:: THE TASK ::
Each line of the records below needs repeating exactly. Skip the pictures.

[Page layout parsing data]
###

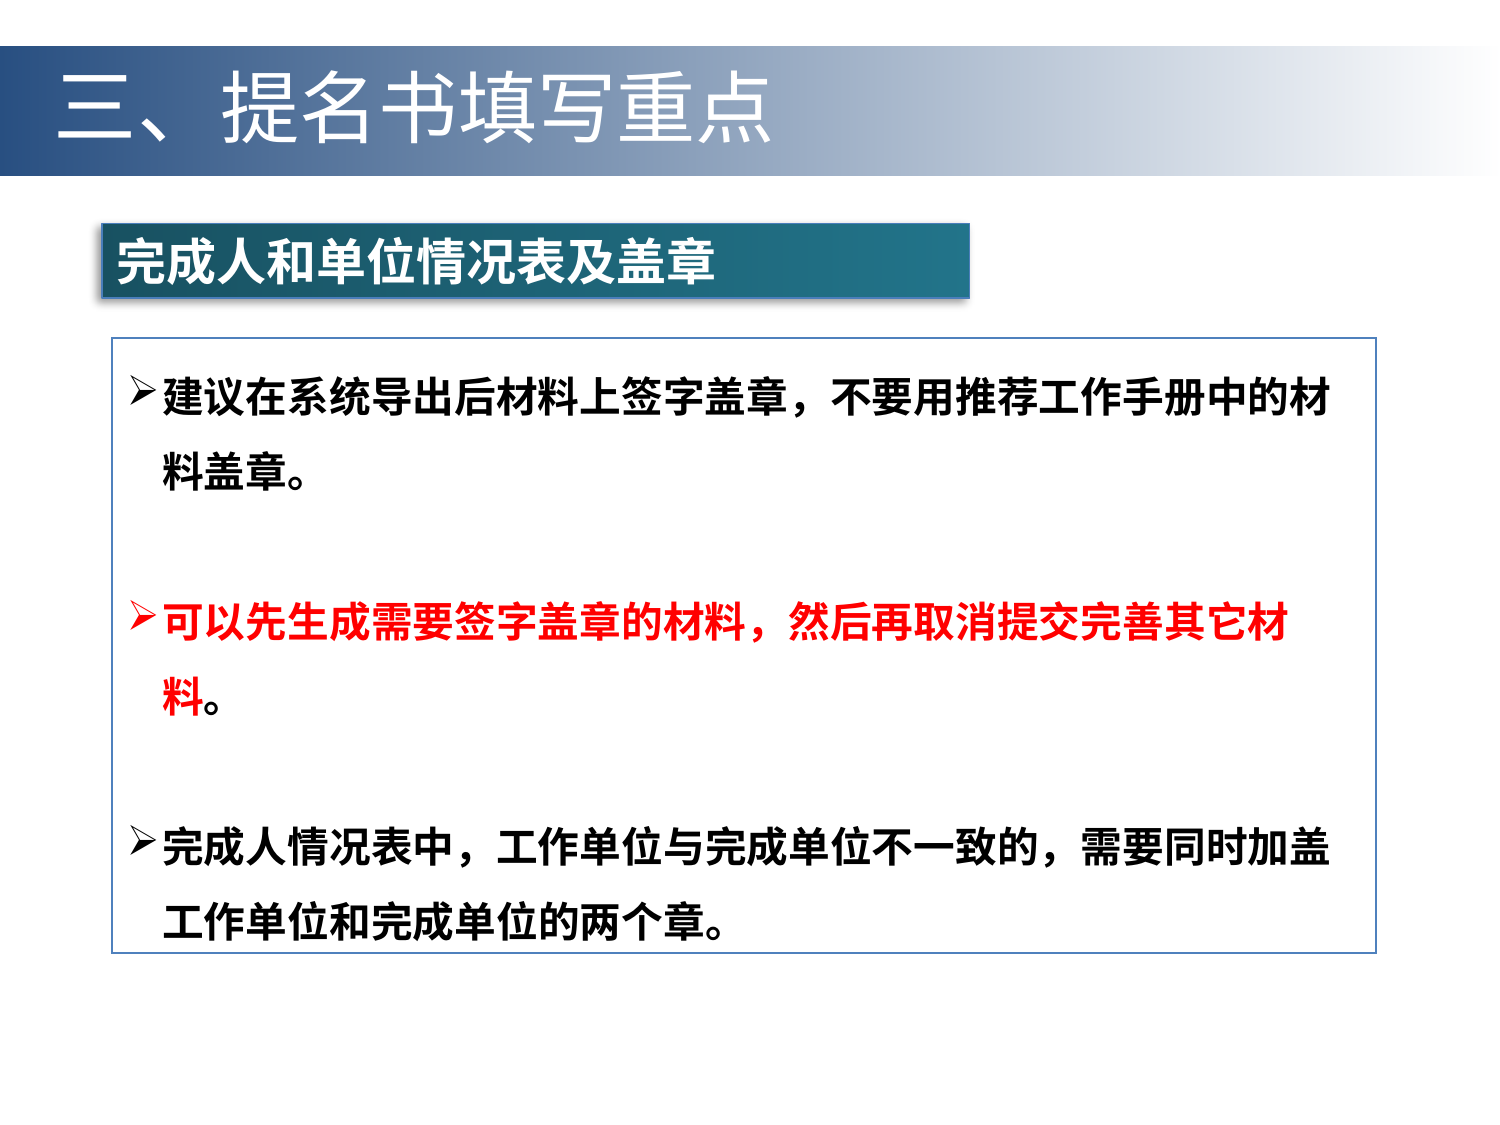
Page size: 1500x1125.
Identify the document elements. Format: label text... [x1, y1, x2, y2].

text_box 建议在系统导出后材料上签字盖章，不要用推荐工作手册中的材料盖章。 可以先生成需要签字盖章的材料，然后再取消提交完善其它材料。 完成人情况表中，工作单位与完成单位不一致的，需要同时加盖工作单位和完成单位的两个章。 [112, 338, 1376, 953]
subtitle 三、提名书填写重点 [0, 45, 1500, 178]
text_box 完成人和单位情况表及盖章 [101, 223, 970, 299]
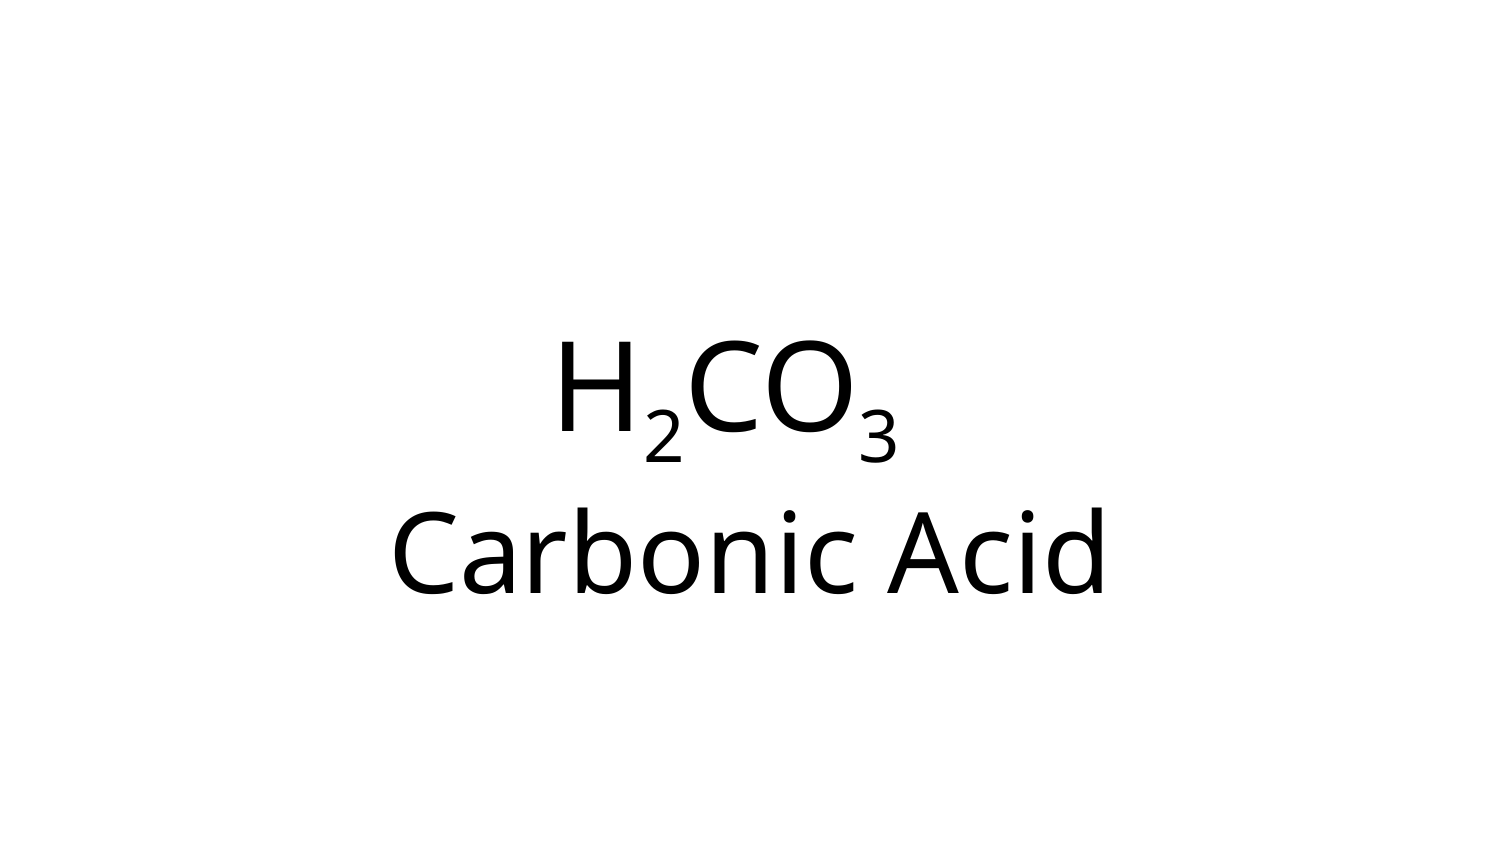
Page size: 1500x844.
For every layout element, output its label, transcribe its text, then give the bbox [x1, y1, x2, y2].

text_box H2CO3 [404, 298, 1047, 473]
text_box Carbonic Acid [252, 473, 1248, 624]
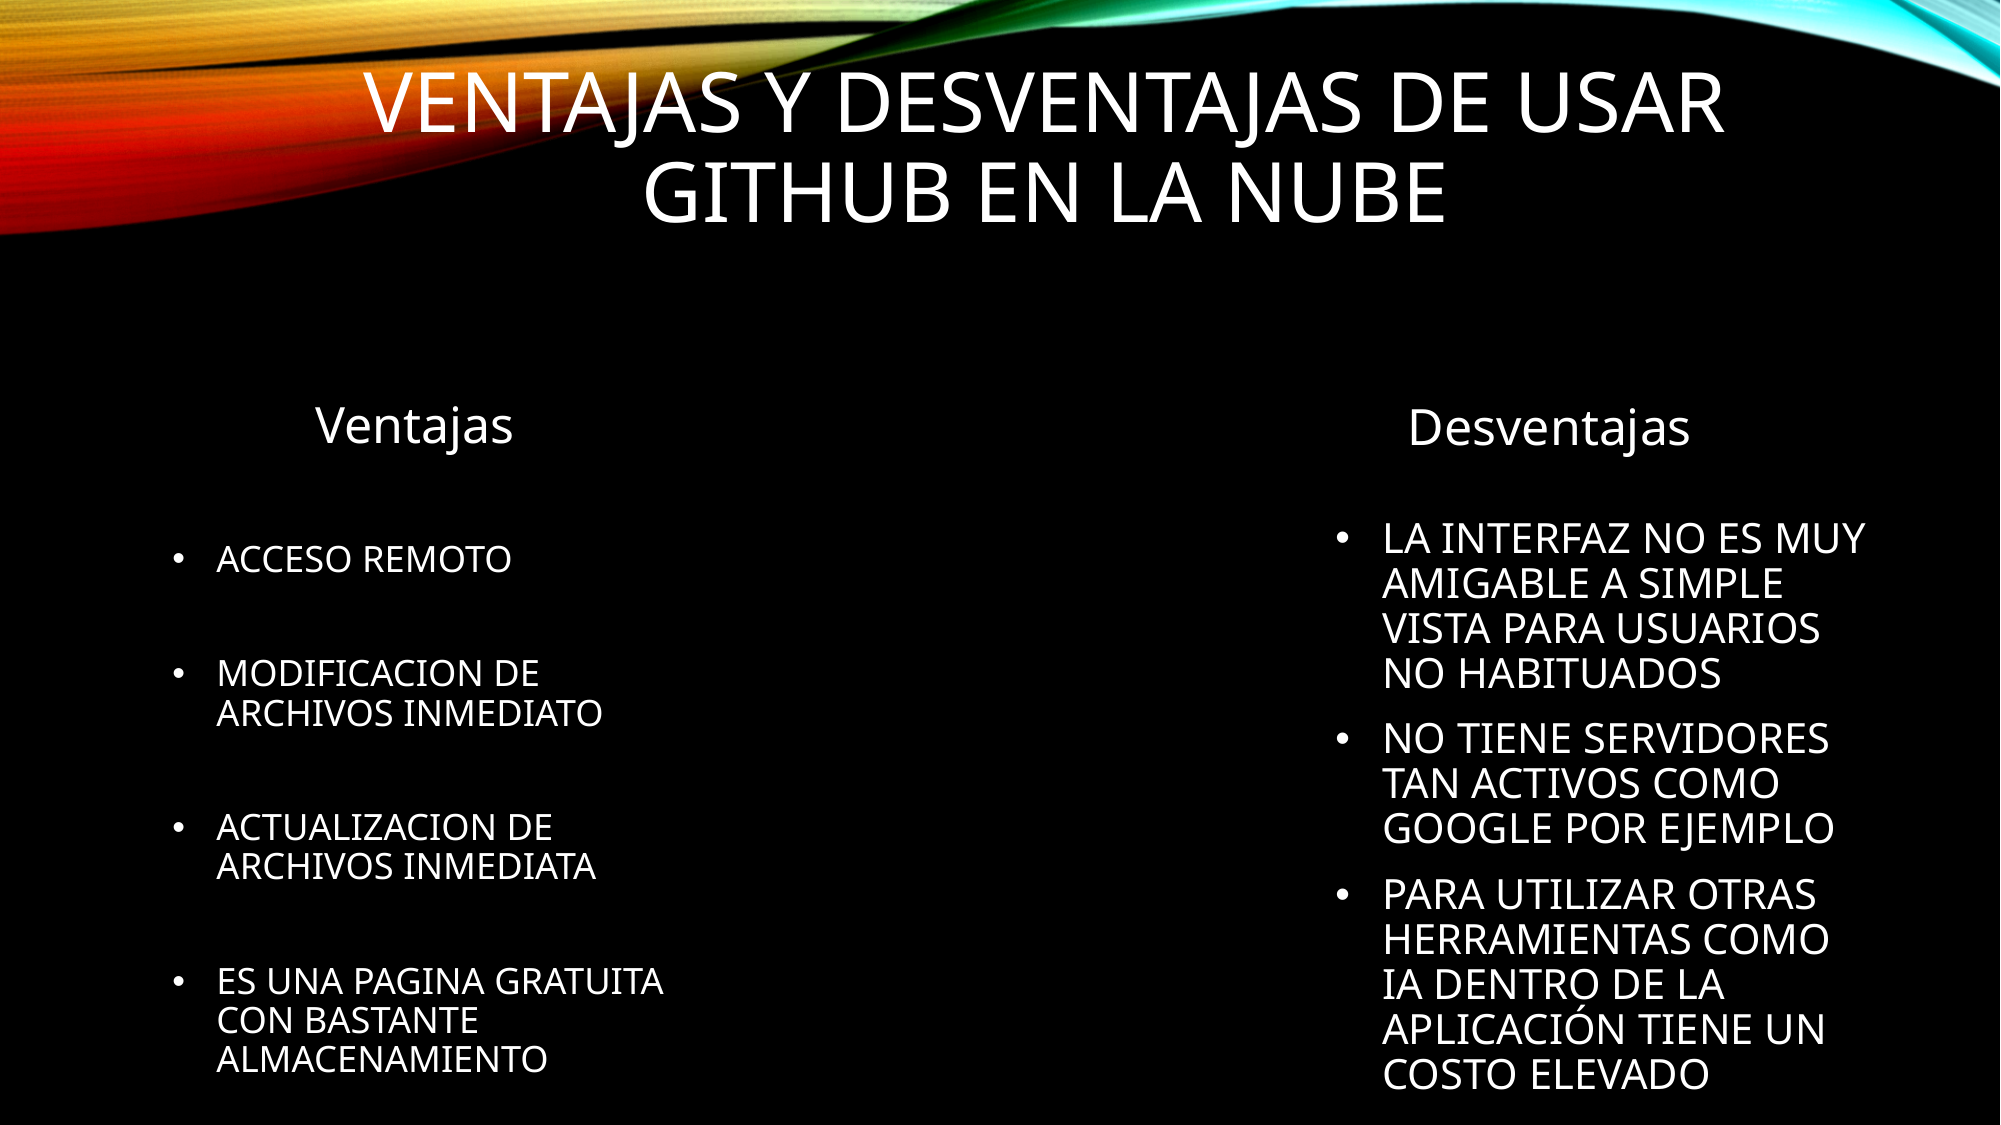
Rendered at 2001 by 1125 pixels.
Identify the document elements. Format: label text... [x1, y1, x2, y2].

list LA INTERFAZ NO ES MUY AMIGABLE A SIMPLE VISTA PARA USUARIOS NO HABITUADOS NO TIENE SERVIDORES TAN ACTIVOS COMO GOOGLE POR EJEMPLO PARA UTILIZAR OTRAS HERRAMIENTAS COMO IA DENTRO DE LA APLICACIÓN TIENE UN COSTO ELEVADO [1320, 509, 1888, 1082]
picture [0, 0, 2000, 237]
list ACCESO REMOTO MODIFICACION DE ARCHIVOS INMEDIATO ACTUALIZACION DE ARCHIVOS INMEDIATA ES UNA PAGINA GRATUITA CON BASTANTE ALMACENAMIENTO [157, 484, 725, 1094]
title Ventajas y desventajas de usar GITHUB en la nube [339, 43, 1752, 258]
list Ventajas [157, 361, 725, 463]
list Desventajas [1275, 361, 1843, 464]
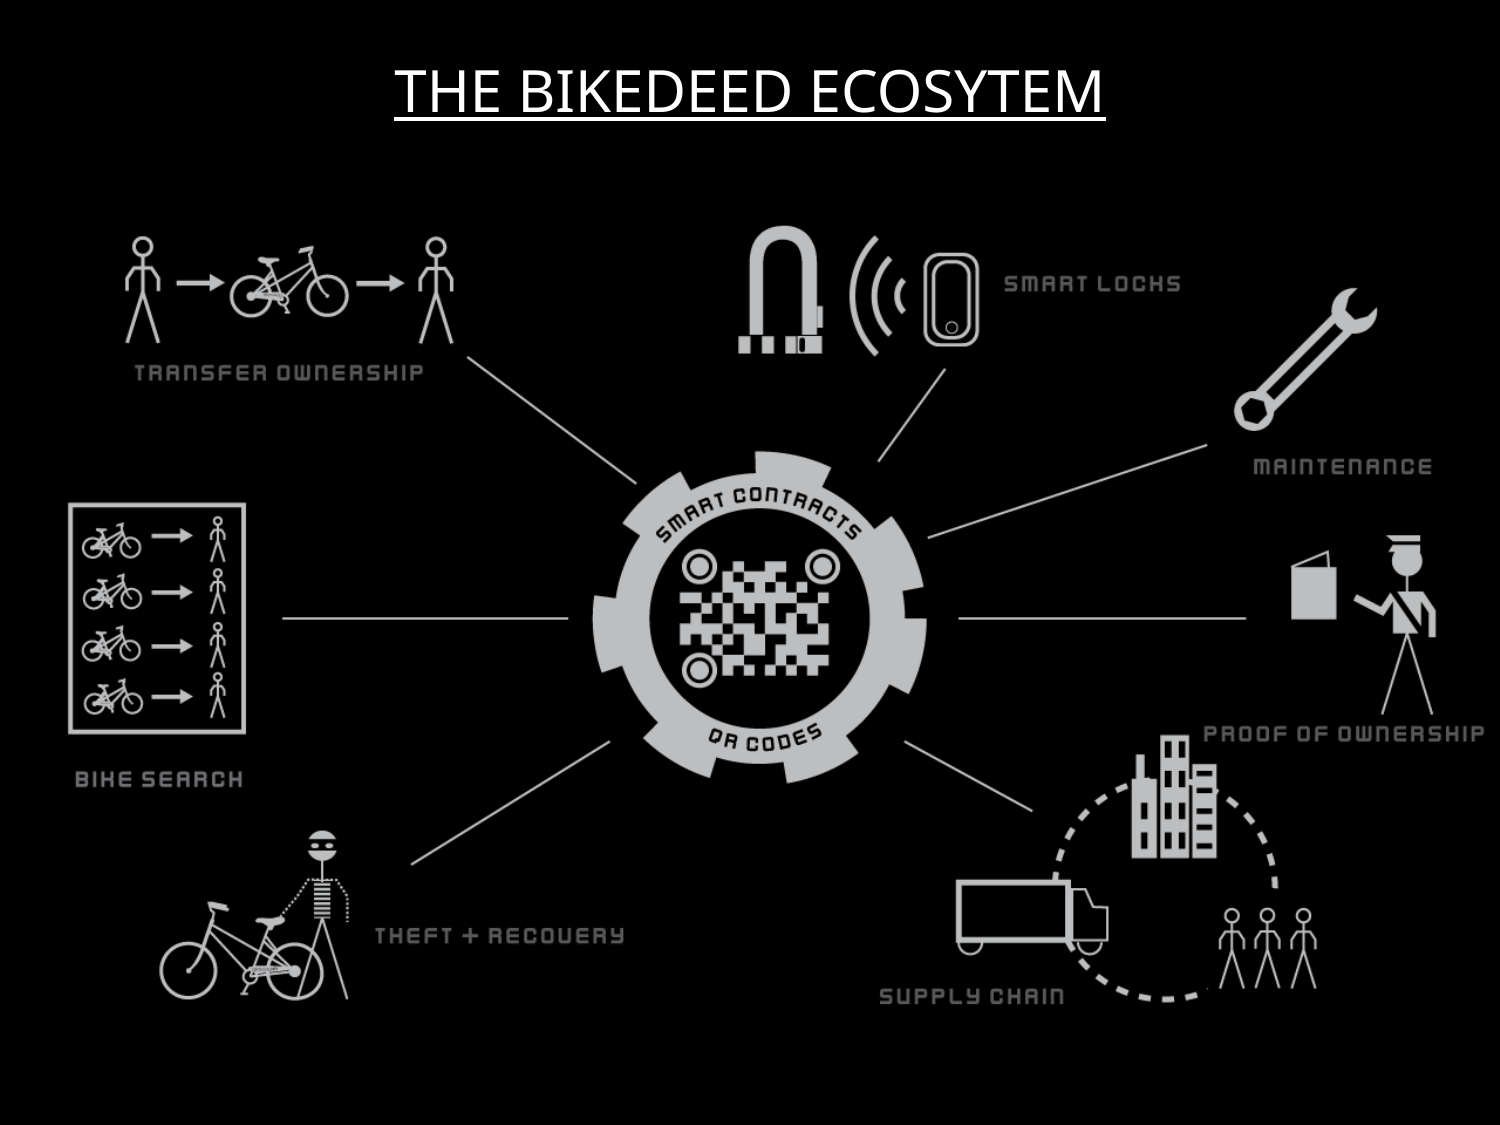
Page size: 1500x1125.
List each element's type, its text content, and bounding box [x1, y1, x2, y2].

title THE BIKEDEED ECOSYTEM [75, 19, 1425, 160]
picture [0, 185, 1500, 1031]
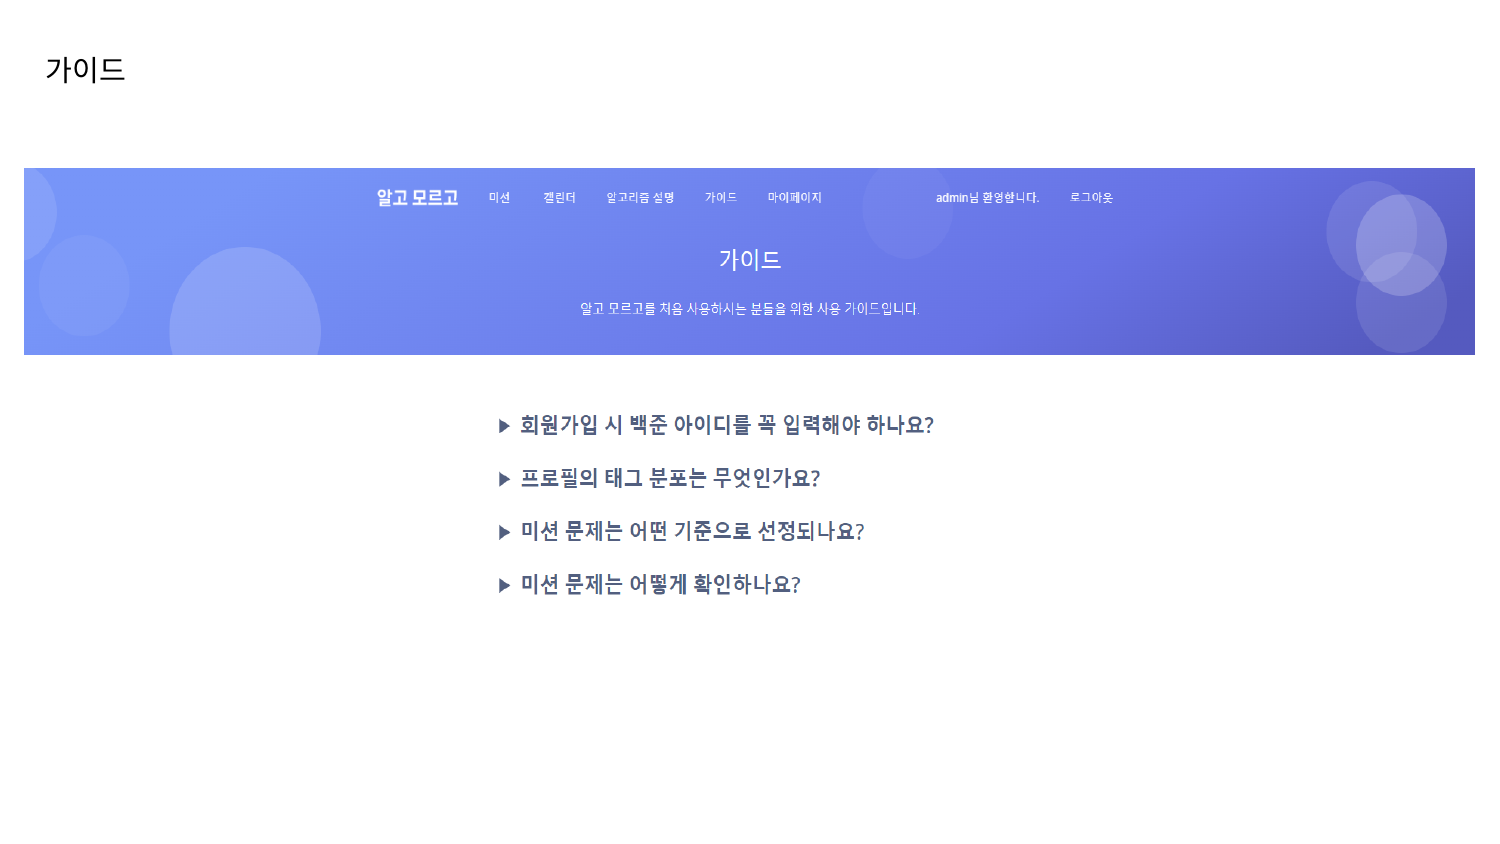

###

:: EXERCISE ANSWER ::
Page size: 1500x1125.
Identify the document elements. Format: label text... [x1, y1, x2, y2].

text_box 建议在系统导出后材料上签字盖章，不要用推荐工作手册中的材料盖章。 可以先生成需要签字盖章的材料，然后再取消提交完善其它材料。 完成人情况表中，工作单位与完成单位不一致的，需要同时加盖工作单位和完成单位的两个章。 [112, 338, 1376, 953]
subtitle 三、提名书填写重点 [0, 45, 1500, 178]
text_box 完成人和单位情况表及盖章 [101, 223, 970, 299]
Page size: 1500x844.
For every layout element, output its label, transcribe its text, then give the bbox [x1, y1, x2, y2].

text_box H2CO3 [404, 298, 1047, 473]
text_box Carbonic Acid [252, 473, 1248, 624]
Rendered at 2001 by 1125 pixels.
Identify the document elements. Format: label text... [x1, y1, x2, y2].

list LA INTERFAZ NO ES MUY AMIGABLE A SIMPLE VISTA PARA USUARIOS NO HABITUADOS NO TIENE SERVIDORES TAN ACTIVOS COMO GOOGLE POR EJEMPLO PARA UTILIZAR OTRAS HERRAMIENTAS COMO IA DENTRO DE LA APLICACIÓN TIENE UN COSTO ELEVADO [1320, 509, 1888, 1082]
picture [0, 0, 2000, 237]
list ACCESO REMOTO MODIFICACION DE ARCHIVOS INMEDIATO ACTUALIZACION DE ARCHIVOS INMEDIATA ES UNA PAGINA GRATUITA CON BASTANTE ALMACENAMIENTO [157, 484, 725, 1094]
title Ventajas y desventajas de usar GITHUB en la nube [339, 43, 1752, 258]
list Ventajas [157, 361, 725, 463]
list Desventajas [1275, 361, 1843, 464]
Page size: 1500x1125.
List each element's type, its text content, and bounding box [x1, y1, x2, y2].

title THE BIKEDEED ECOSYTEM [75, 19, 1425, 160]
picture [0, 185, 1500, 1031]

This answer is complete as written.